Festo's ExoHand is a robotic glove designed to function as an extension of an individual's hand to provide strength and endurance. It is customized to fit the user by selective laser sintering via additive manufacturing from a 3D scan of the user's hand, and it operates independently as an exoskeleton on a human hand or remotely on a robotic arm.
When worn by a human, the fingers can be actively moved and their strength amplified, as the operatorís hand movements are transmitted to the robotic hand in real time. The polyamide exoskeleton supports the human hand and mimics its movements, while giving them additional force. With force feedback -- an aspect of haptics, or tactile feedback technology -- the human operator feels what the robot hand grasps and can safely grasp and manipulate objects from a distance.
A robotic exoskeleton uses sensors for precise orientation of all finger joints and actuators for increased power in gripping.

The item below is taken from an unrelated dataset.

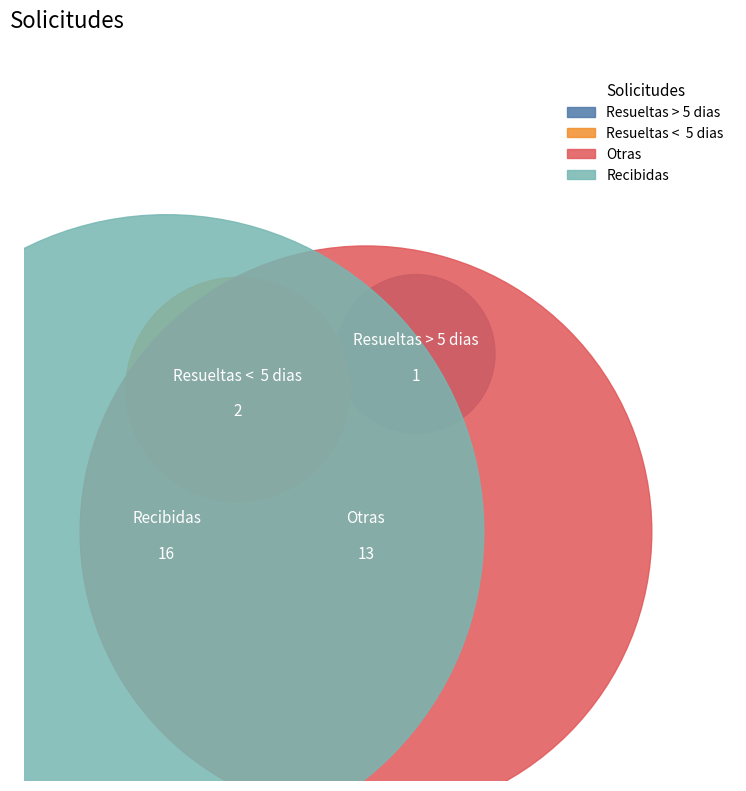

True or false: Resueltas > 5 dias accounts for 3% of the total.

True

Eight double-acting pneumatic actuators, Festo's own DFK-10 cylinders, attached to the exoskeleton, move the fingers so that they can be opened and closed. Just like a human hand, the index finger can be pivoted to the user's right or left, and the thumb can be rotated toward the palm. Servo-pneumatic open-loop and closed-loop control algorithms are implemented on a CoDeSys-compliant controller, allowing precise orientation of each individual finger joint. This lets large amounts of force be transmitted precisely in a small space, which minimizes the risk of injury. Each hand has eight linear potentiometers as displacement sensors, and 16 pressure sensors to track the forces, angles, and positions of the fingers.
Festo, an automation technology supplier, already produces the hand's components which means it's possible that this could help keep costs down. The hand is aimed at operators in industrial assembly to give them additional force for monotonous, strenuous, and repetitive motions. It can be used for remotely manipulating a similarly equipped robotic hand, made of silicone, to grasp objects in hazardous environments.
The robotic hand can also be used with a brain-computer interface to create a closed feedback loop for helping stroke patients who are showing the first signs of paralysis. An EEG signal indicates the patient's desire to open or close his or her hand, and the ExoHand responds by performing the movement. The result is training patients to regenerate damaged connections between brain and hand. Festo is working on this application with the Centre for Integrative Neuroscience at the University Hospital Tuebingen.
Festo's other research projects include the PowerGripper, for developing new gripper systems modeled on the kinematics of a birdís beak; the NanoForceGripper, which can grip smooth-surfaced fragile objects such as drinking glasses with very little energy expended by mimicking a gecko's sucker-like elements; and the Bionic Handling Assistant, a flexible gripping arm modeled after an elephant's trunk.